(WORK TO BE COMPLETED) Would you return the entries exactly, with every line intact?

(TASK MATERIAL)
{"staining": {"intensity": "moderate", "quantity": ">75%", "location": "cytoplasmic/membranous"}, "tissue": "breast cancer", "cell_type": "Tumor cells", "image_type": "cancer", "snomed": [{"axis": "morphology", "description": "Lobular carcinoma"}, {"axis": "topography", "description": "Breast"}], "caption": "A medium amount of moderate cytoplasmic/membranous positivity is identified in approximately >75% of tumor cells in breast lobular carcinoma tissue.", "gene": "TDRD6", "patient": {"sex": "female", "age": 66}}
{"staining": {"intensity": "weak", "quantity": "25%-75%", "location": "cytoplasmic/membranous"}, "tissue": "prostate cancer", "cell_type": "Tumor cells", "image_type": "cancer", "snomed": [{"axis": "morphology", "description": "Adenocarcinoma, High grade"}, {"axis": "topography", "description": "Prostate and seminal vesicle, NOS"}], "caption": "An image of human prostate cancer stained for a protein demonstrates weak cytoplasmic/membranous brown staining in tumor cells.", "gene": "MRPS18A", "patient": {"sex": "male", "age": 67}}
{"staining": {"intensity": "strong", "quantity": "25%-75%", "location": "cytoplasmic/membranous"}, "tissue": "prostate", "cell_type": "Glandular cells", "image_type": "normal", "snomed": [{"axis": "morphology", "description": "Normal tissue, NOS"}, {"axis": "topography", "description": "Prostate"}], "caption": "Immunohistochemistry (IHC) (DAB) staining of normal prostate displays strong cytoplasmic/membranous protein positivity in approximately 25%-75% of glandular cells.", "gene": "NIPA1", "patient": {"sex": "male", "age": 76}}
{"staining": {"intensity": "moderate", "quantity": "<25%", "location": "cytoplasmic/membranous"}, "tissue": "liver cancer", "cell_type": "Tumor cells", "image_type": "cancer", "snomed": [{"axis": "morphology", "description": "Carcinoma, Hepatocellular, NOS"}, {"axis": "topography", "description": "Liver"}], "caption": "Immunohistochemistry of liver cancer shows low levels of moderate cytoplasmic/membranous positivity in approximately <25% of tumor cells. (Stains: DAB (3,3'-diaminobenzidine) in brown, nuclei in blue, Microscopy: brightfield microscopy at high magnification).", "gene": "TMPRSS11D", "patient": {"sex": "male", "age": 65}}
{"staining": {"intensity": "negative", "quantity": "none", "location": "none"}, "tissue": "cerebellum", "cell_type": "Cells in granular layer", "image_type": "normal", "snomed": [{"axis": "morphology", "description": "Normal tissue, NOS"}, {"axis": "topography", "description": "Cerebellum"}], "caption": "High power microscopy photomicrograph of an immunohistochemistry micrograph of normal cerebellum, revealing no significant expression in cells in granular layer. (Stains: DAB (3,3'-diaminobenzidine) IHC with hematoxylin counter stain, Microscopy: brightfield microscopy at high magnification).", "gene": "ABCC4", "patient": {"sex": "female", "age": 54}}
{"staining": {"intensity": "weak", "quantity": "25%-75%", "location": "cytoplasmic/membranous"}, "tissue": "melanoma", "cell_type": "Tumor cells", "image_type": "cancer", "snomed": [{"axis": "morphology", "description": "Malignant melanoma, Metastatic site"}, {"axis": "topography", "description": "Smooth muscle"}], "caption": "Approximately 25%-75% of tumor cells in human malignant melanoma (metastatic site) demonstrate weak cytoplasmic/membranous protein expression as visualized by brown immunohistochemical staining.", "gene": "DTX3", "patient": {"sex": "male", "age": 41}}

(SOLUTION TO THE EXERCISE)
{"staining": {"intensity": "moderate", "quantity": ">75%", "location": "cytoplasmic/membranous"}, "tissue": "breast cancer", "cell_type": "Tumor cells", "image_type": "cancer", "snomed": [{"axis": "morphology", "description": "Lobular carcinoma"}, {"axis": "topography", "description": "Breast"}], "caption": "A medium amount of moderate cytoplasmic/membranous positivity is identified in approximately >75% of tumor cells in breast lobular carcinoma tissue.", "gene": "TDRD6", "patient": {"sex": "female", "age": 66}}
{"staining": {"intensity": "weak", "quantity": "25%-75%", "location": "cytoplasmic/membranous"}, "tissue": "prostate cancer", "cell_type": "Tumor cells", "image_type": "cancer", "snomed": [{"axis": "morphology", "description": "Adenocarcinoma, High grade"}, {"axis": "topography", "description": "Prostate and seminal vesicle, NOS"}], "caption": "An image of human prostate cancer stained for a protein demonstrates weak cytoplasmic/membranous brown staining in tumor cells.", "gene": "MRPS18A", "patient": {"sex": "male", "age": 67}}
{"staining": {"intensity": "strong", "quantity": "25%-75%", "location": "cytoplasmic/membranous"}, "tissue": "prostate", "cell_type": "Glandular cells", "image_type": "normal", "snomed": [{"axis": "morphology", "description": "Normal tissue, NOS"}, {"axis": "topography", "description": "Prostate"}], "caption": "Immunohistochemistry (IHC) (DAB) staining of normal prostate displays strong cytoplasmic/membranous protein positivity in approximately 25%-75% of glandular cells.", "gene": "NIPA1", "patient": {"sex": "male", "age": 76}}
{"staining": {"intensity": "moderate", "quantity": "<25%", "location": "cytoplasmic/membranous"}, "tissue": "liver cancer", "cell_type": "Tumor cells", "image_type": "cancer", "snomed": [{"axis": "morphology", "description": "Carcinoma, Hepatocellular, NOS"}, {"axis": "topography", "description": "Liver"}], "caption": "Immunohistochemistry of liver cancer shows low levels of moderate cytoplasmic/membranous positivity in approximately <25% of tumor cells. (Stains: DAB (3,3'-diaminobenzidine) in brown, nuclei in blue, Microscopy: brightfield microscopy at high magnification).", "gene": "TMPRSS11D", "patient": {"sex": "male", "age": 65}}
{"staining": {"intensity": "negative", "quantity": "none", "location": "none"}, "tissue": "cerebellum", "cell_type": "Cells in granular layer", "image_type": "normal", "snomed": [{"axis": "morphology", "description": "Normal tissue, NOS"}, {"axis": "topography", "description": "Cerebellum"}], "caption": "High power microscopy photomicrograph of an immunohistochemistry micrograph of normal cerebellum, revealing no significant expression in cells in granular layer. (Stains: DAB (3,3'-diaminobenzidine) IHC with hematoxylin counter stain, Microscopy: brightfield microscopy at high magnification).", "gene": "ABCC4", "patient": {"sex": "female", "age": 54}}
{"staining": {"intensity": "weak", "quantity": "25%-75%", "location": "cytoplasmic/membranous"}, "tissue": "melanoma", "cell_type": "Tumor cells", "image_type": "cancer", "snomed": [{"axis": "morphology", "description": "Malignant melanoma, Metastatic site"}, {"axis": "topography", "description": "Smooth muscle"}], "caption": "Approximately 25%-75% of tumor cells in human malignant melanoma (metastatic site) demonstrate weak cytoplasmic/membranous protein expression as visualized by brown immunohistochemical staining.", "gene": "DTX3", "patient": {"sex": "male", "age": 41}}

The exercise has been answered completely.